夢想從事演藝工作的人 does not mean an aspiring actor/actress. It could refer to an aspiring singer.

The expression 夢想從事演藝工作的人, i.e. someone who aspires to a career in showbiz,  has broad reference.


----------



## SimonTsai

82riceballs said:


> To clear up some confusion, the reason why some actors/writers don't like the term "aspiring" is because it is unfairly used against them to mean "not yet famous". When we say "aspiring actors/writers", we're basically indirectly saying that they're "actors/writers who aren't yet famous", when *[1]* fame may or may not be the goal and *[2]* many of them already act/write professionally.
> 
> The other confusing aspect of the word "aspiring" is that it means "trying to be". E.g. someone who "aspires" to be a doctor wants to be a doctor; an "aspiring doctor" is not a doctor yet. This is why when we say "aspiring actor/writer", it also has the connotation that these people are not proper actors/writers yet.
> 
> So basically we're applying a double standard


Thank you for the clarification.


Ghabi said:


> extra是跑龍套的意思。


Thank you. I failed to think of that.


82riceballs said:


> This career isn't only legitimised by fame.
> 演員不等於明星，不是出名了才算演員。


This is far more accurate than my original.


82riceballs said:


> You're not just 'aspiring' until you become partner.
> 在成為合夥人前，你不會只是夢想。


While some natives find the translation odd, I still think that in this context, it is completely natural (albeit less colloquial).


----------



## Steven8

This career isn't only legitimised by fame.
演員不等於明星，不是出名了才算演員

这句话翻译的真好！


----------



## SuperXW

SimonTsai said:


> While some natives find the translation odd, I still think that in this context, it is completely natural (albeit less colloquial).

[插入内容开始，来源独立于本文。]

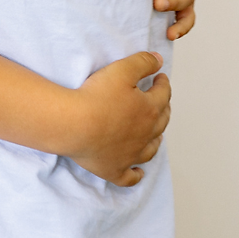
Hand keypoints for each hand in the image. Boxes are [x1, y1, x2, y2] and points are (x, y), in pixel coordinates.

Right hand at [69, 51, 169, 186]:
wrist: (75, 125)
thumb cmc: (96, 97)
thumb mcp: (121, 70)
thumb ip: (142, 62)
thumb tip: (159, 60)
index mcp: (149, 110)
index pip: (163, 94)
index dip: (163, 84)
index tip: (160, 78)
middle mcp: (145, 135)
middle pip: (161, 122)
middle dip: (163, 109)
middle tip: (160, 101)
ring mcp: (131, 155)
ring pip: (150, 149)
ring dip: (155, 140)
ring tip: (155, 134)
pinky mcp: (115, 169)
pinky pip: (130, 177)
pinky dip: (136, 175)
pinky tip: (138, 173)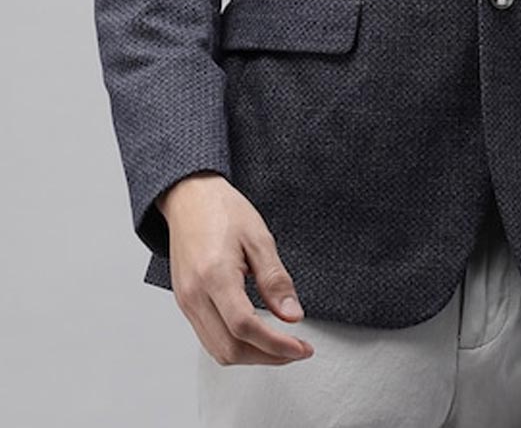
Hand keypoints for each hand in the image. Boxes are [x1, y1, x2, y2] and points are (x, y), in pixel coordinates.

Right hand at [157, 172, 315, 365]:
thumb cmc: (222, 210)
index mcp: (214, 275)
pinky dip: (234, 344)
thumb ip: (276, 279)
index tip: (301, 348)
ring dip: (251, 356)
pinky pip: (208, 338)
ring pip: (217, 350)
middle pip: (230, 349)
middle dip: (267, 357)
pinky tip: (255, 335)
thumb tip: (292, 315)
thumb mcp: (259, 238)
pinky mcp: (185, 303)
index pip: (245, 327)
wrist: (190, 198)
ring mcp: (186, 302)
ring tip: (280, 346)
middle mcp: (194, 295)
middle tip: (296, 350)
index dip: (276, 345)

I bet many natives would have a hard time...
歧义太多了，中英文用法习惯毕竟不同：
a. 梦想后面没有宾语。到底梦想什么？通过考试？成为律师？还是成为合伙人？还是说“梦想”是个名词？
b. “在成为合伙人前”，包含了“通过司法考试前”的时间，也就是现在。现在"不会只是梦想"吗？
c. “废话，任何时候，我都不会只是梦想，我会去努力实践。”


----------



## brofeelgood

When you're an 'aspiring actor', only two conditions matter.
1) You want to be an actor.
2) You're not one yet, and you're most likely working your way to become one.

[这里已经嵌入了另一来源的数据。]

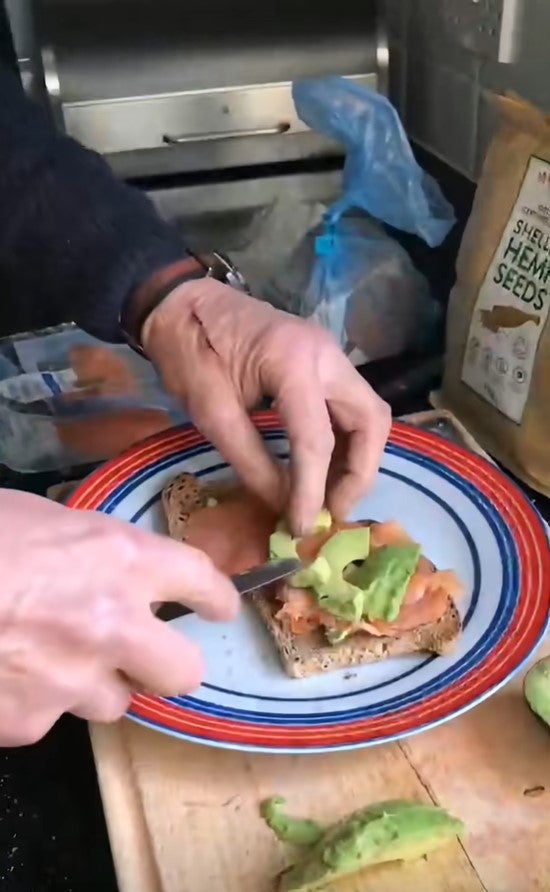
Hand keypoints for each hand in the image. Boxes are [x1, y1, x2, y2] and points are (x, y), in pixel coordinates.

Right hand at [0, 490, 237, 745]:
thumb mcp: (41, 518)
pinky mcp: (28, 723)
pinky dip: (34, 701)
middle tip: (148, 651)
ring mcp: (71, 682)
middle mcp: (112, 626)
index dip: (218, 596)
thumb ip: (91, 548)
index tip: (220, 606)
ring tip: (49, 657)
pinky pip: (49, 719)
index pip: (200, 580)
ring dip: (95, 682)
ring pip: (115, 703)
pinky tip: (4, 671)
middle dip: (171, 663)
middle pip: (184, 672)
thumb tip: (110, 563)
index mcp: (120, 559)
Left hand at [142, 279, 390, 533]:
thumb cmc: (188, 350)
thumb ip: (251, 462)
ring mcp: (332, 354)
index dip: (312, 491)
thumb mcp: (211, 412)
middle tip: (333, 511)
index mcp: (293, 361)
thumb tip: (283, 505)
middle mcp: (327, 354)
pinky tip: (326, 469)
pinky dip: (347, 442)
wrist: (181, 302)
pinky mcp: (326, 361)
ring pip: (370, 414)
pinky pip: (352, 407)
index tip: (303, 527)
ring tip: (330, 497)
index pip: (317, 439)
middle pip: (371, 421)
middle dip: (359, 473)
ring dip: (358, 459)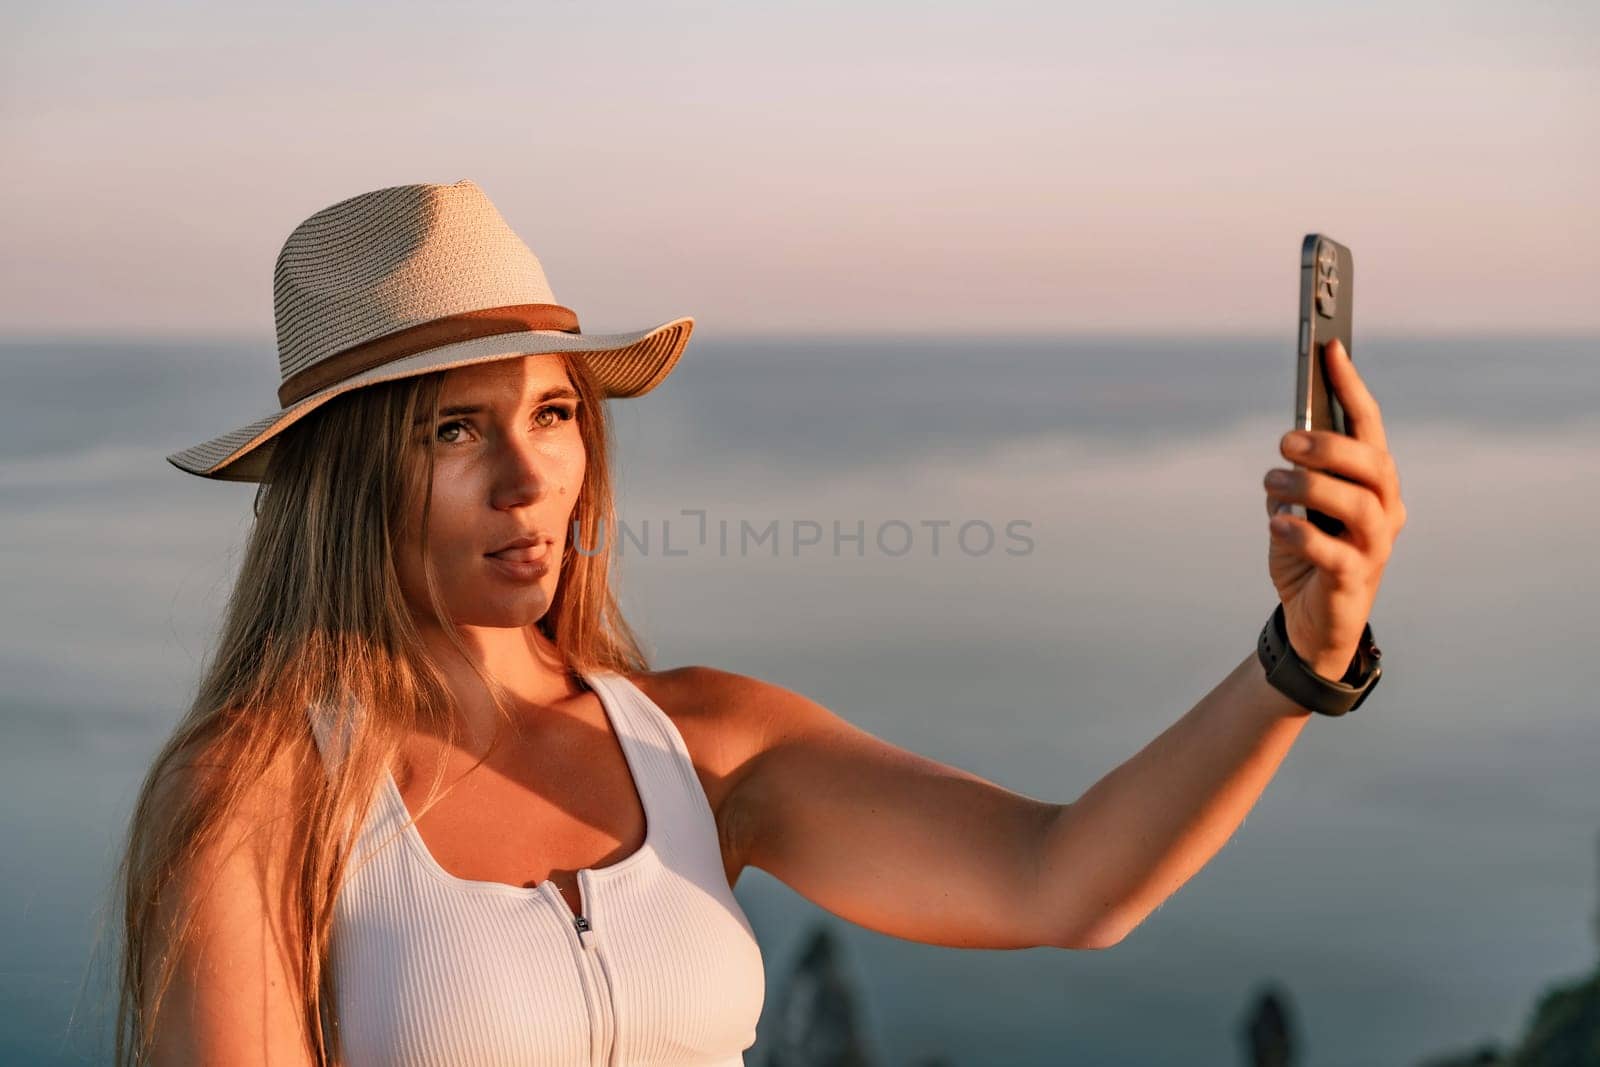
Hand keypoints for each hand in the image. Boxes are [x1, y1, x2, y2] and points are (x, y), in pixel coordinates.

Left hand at [1262, 339, 1407, 679]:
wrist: (1312, 622)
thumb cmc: (1306, 555)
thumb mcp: (1293, 508)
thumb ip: (1294, 479)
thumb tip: (1288, 454)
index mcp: (1374, 484)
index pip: (1369, 427)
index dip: (1350, 387)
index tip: (1329, 348)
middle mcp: (1385, 510)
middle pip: (1372, 464)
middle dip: (1329, 444)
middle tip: (1286, 441)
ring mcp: (1375, 546)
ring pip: (1357, 504)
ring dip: (1309, 485)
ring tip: (1272, 480)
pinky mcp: (1354, 580)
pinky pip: (1334, 551)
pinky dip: (1302, 533)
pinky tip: (1276, 523)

An aspiring actor = 一個立了志要成為演員、並且正在為此目標努力的人。


----------



## raymondaliasapollyon

SuperXW said:


> I bet many natives would have a hard time...
> 歧义太多了，中英文用法习惯毕竟不同：
> a. 梦想后面没有宾语。到底梦想什么？通过考试？成为律师？还是成为合伙人？还是说“梦想”是个名词？
> b. “在成为合伙人前”，包含了“通过司法考试前”的时间，也就是现在。现在"不会只是梦想"吗？
> c. “废话，任何时候，我都不会只是梦想，我会去努力实践。”



Longman 有以下例句，斷句的位置跟 "You are not just aspiring until you become partner" 一樣：

Eat the salmon because it won’t keep till tomorrow.
= Eat the salmon because it will not [keep till tomorrow].
= Eat the salmon because it is not the case that it will keep till tomorrow.

把魚吃了，因為不能放到明天。（今天就得吃完，不然會餿掉。）


----------



## brofeelgood

raymondaliasapollyon said:


> "You are not just aspiring until you become partner"


I disagree with that statement. There's no conflict between being a full-fledged lawyer and an aspiring partner. When you pass the bar exam, you transition from being an 'aspiring' lawyer to a full-fledged one. If you want to become a partner, you're an 'aspiring' partner until you get invited to become an actual one.


----------



## retrogradedwithwind

瀑布汗……我就是那个一直以为aspiring 是下面这个意思的人。。。

When we say "aspiring actors/writers", we're basically indirectly saying that they're "actors/writers who aren't yet famous", when fame may or may not be the goal and many of them already act/write professionally.

原来aspiring 还有另外一个意思……



aspiring actor
志在演戏的人，（非常）想当演员的人

某些语境下，我觉得把aspiring后面的词动词化，就可以很好的表达aspiring 的意思了。

I am an aspiring actor.
我非常想演戏。


----------



## brofeelgood

Erm... no.

'aspiring actors or writers' ≠ 'actors or writers who aren't famous yet'

Sure, being famous (and commercially successful) is the end goal for most, if not all, actors and writers, but let's not forget there're lots of accomplished actors and writers out there that have worked in their respective industries for ages and are still not widely known and commercially successful.

You can aspire to be (1) an actor, (2) a good actor or even (3) a famous actor. They're not exactly the same to me.


----------



## retrogradedwithwind

嗯嗯，我现在知道了。谢谢了。


----------